[Exercise data]
- - -

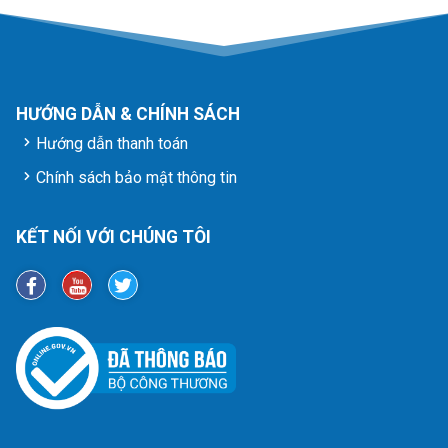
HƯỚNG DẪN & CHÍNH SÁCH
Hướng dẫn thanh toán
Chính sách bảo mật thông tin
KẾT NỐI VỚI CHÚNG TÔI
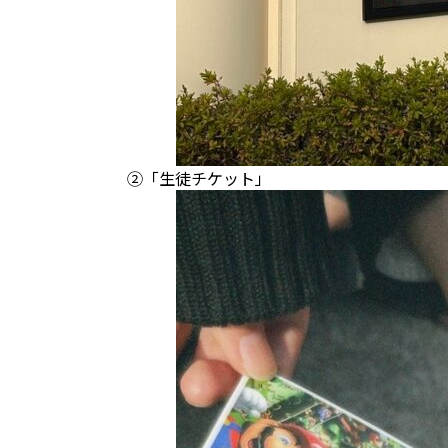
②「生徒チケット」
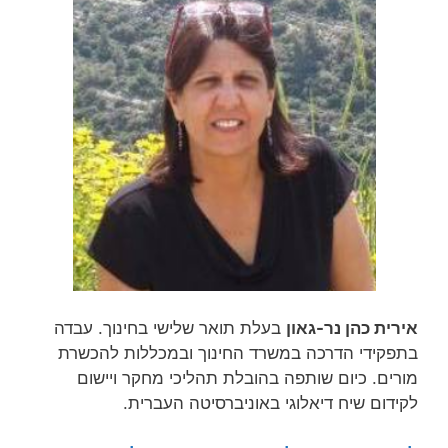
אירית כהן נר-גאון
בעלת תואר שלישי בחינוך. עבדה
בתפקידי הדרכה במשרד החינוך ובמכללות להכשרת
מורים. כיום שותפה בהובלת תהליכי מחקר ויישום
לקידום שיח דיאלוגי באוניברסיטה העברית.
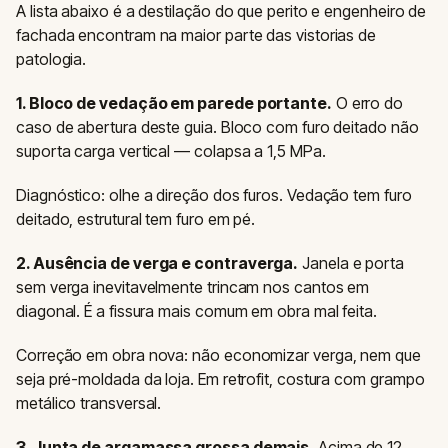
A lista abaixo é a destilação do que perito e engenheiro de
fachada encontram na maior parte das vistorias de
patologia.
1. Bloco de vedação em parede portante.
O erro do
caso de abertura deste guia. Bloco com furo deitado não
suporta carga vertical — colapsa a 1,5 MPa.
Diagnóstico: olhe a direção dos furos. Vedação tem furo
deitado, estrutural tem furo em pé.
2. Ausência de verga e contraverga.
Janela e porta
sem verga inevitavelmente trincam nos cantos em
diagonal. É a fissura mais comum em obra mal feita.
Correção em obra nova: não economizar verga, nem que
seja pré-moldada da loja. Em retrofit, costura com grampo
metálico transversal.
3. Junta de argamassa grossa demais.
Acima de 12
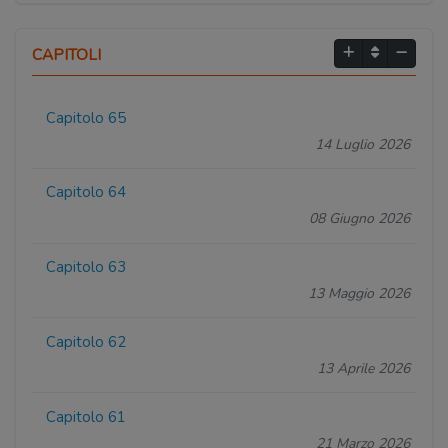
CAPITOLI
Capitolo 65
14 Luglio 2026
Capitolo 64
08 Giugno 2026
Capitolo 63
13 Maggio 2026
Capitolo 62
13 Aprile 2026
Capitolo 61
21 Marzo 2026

- - -

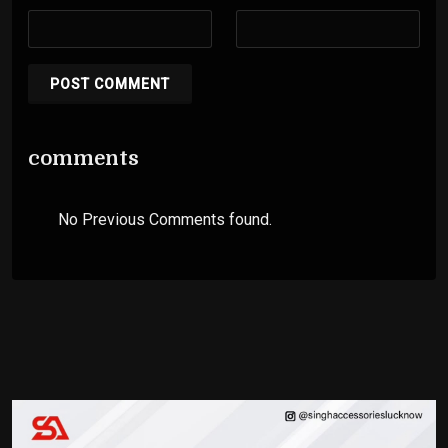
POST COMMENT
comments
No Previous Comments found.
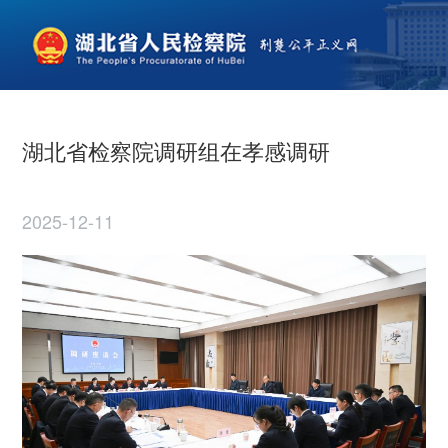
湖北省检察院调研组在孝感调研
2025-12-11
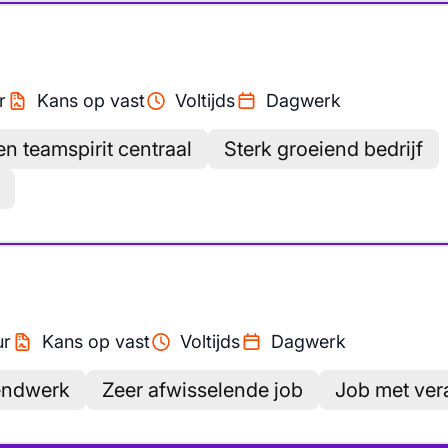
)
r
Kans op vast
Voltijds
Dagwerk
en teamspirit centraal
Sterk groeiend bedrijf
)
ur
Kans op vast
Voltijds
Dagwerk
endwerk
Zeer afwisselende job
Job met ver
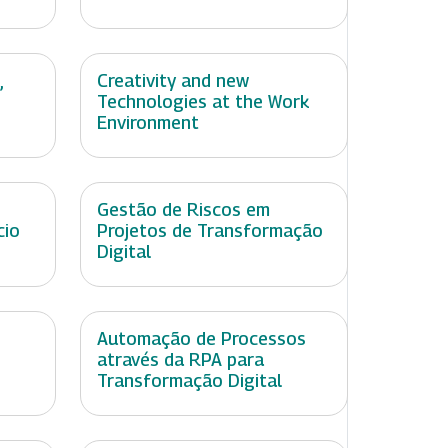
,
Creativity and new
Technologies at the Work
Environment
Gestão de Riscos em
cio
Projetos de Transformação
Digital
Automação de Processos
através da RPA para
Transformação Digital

- - -

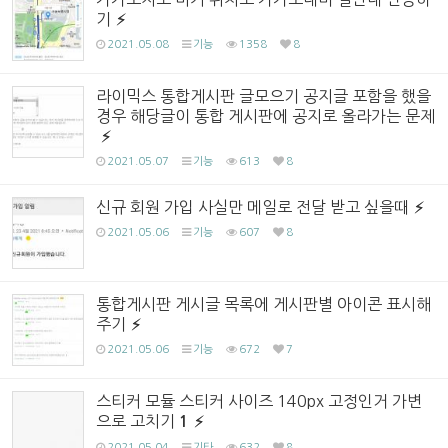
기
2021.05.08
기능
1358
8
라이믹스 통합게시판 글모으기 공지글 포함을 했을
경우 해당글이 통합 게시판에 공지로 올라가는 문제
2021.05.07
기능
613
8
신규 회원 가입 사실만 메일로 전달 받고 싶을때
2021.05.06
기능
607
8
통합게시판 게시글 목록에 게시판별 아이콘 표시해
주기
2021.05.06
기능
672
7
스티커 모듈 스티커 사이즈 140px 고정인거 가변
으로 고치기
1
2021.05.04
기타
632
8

- - -

[What needs to be done]
Collect each line of the entries that has the word "Bloco", copying it in full.

[Solution for this exercise]
1. Bloco de vedação em parede portante.
caso de abertura deste guia. Bloco com furo deitado não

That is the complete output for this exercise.